Cumartesi gecesi ise Kolpa sahnedeydi.
“Kıyı koruma” meselesi...
Babylon’un Aya Yorgi’ye taşınması ve Otto Alaçatı’nın kapanmak zorunda kalması Alaçatı için büyük kayıp. Keşke kıyı koruma kanunuydu, mal sahipleriydi, artık ne sıkıntı varsa bir orta yol bulunsa ve bu iki mekan tekrar Alaçatı’da açılsa.
Babylon’un eski yeri otlar bürümüş halde duruyor. Otto’nun olduğu yer ise kanuna yenilmiş, “mekan kalıntıları” var sadece. Bu arada, “Kıyı Koruma Kanunu” meselesinin burada sörf turizmine göre işlememesi enteresan. Sörflerin park alanlarının denize yakın olması bile sıkıntı yaratıyor kanun açısından.

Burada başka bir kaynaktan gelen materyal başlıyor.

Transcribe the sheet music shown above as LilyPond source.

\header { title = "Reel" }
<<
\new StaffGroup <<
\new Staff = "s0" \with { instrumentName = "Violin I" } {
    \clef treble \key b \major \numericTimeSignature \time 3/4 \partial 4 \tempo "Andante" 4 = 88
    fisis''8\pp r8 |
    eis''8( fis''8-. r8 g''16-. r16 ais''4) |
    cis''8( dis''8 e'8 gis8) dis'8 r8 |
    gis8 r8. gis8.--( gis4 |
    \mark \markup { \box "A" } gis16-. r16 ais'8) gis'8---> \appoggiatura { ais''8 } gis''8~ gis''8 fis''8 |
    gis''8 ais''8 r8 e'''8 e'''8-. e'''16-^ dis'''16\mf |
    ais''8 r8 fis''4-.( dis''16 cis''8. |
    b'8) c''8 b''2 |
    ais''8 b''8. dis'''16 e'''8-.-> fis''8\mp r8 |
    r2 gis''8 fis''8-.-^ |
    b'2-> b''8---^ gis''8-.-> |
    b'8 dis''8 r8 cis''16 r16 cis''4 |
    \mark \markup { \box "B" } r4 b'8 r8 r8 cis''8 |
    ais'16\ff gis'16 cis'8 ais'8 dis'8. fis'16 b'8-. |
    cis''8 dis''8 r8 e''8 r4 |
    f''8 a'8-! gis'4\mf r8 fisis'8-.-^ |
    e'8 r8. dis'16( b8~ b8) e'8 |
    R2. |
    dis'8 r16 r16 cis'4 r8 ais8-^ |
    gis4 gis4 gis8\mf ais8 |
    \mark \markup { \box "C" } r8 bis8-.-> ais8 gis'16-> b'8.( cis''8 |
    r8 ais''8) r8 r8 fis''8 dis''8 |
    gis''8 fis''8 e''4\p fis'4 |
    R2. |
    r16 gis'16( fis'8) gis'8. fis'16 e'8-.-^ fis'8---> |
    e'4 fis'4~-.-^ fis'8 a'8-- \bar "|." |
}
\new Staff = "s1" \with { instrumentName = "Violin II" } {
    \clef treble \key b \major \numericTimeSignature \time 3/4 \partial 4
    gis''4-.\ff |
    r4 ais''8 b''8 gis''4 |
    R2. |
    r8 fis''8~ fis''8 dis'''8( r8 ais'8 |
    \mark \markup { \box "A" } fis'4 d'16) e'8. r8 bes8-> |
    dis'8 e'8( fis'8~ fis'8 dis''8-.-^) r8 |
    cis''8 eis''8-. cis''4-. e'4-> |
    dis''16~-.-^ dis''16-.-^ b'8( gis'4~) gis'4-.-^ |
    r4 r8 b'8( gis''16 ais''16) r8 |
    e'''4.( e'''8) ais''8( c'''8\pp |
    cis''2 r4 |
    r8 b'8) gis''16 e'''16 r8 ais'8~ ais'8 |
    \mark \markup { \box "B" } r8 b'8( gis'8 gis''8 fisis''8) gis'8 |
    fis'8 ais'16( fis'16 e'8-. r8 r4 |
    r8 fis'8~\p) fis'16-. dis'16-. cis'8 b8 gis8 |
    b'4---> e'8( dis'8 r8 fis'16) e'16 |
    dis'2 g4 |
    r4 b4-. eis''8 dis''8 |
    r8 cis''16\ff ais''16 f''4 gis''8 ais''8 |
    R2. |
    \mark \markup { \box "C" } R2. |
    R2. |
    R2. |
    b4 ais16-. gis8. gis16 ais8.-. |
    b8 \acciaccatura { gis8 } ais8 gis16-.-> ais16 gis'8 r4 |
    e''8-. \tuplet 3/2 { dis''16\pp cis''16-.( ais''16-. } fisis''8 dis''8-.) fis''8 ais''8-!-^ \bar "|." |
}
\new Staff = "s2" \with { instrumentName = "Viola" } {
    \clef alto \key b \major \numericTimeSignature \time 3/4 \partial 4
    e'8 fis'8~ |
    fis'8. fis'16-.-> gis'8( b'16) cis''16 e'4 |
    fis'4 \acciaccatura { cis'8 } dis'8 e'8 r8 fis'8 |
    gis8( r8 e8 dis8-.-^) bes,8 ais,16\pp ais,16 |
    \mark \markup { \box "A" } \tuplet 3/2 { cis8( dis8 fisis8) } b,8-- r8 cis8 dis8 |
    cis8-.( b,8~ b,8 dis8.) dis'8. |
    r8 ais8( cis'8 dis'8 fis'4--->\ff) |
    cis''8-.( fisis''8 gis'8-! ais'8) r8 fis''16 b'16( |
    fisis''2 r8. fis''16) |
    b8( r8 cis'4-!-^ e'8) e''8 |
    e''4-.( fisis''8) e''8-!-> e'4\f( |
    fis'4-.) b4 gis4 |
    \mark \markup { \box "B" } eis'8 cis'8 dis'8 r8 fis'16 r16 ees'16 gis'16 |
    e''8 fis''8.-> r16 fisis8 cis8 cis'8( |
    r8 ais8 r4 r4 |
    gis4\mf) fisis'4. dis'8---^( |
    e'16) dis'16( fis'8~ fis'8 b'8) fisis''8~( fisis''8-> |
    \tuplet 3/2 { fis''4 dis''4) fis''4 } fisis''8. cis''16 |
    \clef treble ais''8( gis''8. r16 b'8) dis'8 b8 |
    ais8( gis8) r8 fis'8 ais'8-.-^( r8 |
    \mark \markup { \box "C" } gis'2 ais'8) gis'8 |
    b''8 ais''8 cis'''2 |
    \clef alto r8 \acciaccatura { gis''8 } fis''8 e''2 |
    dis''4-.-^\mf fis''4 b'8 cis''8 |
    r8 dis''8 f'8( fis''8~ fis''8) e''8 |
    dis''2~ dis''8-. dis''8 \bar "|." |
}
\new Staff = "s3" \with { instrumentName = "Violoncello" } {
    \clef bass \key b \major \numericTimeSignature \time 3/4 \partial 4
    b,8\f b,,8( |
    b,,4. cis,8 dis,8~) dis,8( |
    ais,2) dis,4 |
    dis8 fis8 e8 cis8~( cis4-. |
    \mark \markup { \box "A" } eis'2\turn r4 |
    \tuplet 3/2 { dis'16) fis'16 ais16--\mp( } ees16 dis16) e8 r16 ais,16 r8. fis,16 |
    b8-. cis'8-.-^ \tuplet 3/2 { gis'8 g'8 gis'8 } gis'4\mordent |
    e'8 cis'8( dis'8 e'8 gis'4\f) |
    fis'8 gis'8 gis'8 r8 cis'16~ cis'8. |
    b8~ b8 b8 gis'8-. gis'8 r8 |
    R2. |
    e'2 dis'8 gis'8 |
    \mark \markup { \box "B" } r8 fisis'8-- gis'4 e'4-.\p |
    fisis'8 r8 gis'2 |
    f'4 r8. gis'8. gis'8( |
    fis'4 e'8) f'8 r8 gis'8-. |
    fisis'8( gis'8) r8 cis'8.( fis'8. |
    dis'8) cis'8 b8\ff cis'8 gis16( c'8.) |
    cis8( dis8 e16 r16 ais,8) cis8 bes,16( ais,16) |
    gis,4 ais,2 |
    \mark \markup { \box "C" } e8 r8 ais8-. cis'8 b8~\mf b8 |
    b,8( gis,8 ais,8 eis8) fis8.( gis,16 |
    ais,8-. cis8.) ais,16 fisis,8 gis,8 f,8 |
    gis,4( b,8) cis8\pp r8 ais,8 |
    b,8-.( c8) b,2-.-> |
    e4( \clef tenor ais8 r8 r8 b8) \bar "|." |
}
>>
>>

Alaçatı’da biraz kalsanız, orayla çıkan “müthiş sörf turizmi”nin pek de gerçeği yansıtmadığını yaşayarak görüyorsunuz. Planlı, programlı, destekli sörf turizmi böyle olmaz.
Ayrıca madem kıyı koruma kanunu diye bir kanun var, niçin okulların olduğu sahilde bulunan ve oranın en eskisi olarak bilinen kafe bu kanundan hiç etkilenmiyor, belediye başkanına bunu soralım.
Madem özel tesisler kıyı şeridinden 50 metre uzak olacak; elektrik direğiyle, kanalizasyonuyla, denizin 15-20 metre dibinde yer alan bu mekan nasıl var olabiliyor?
Kimseye düşmanlık ediyor değilim, bana kalsa ne bu mekan, ne de diğerleri kıyı koruma kanununa kurban edilmemeli. Fakat, bir kanun ısrarla uygulanıyorsa eğer, herkese eşit olarak uygulanmalı.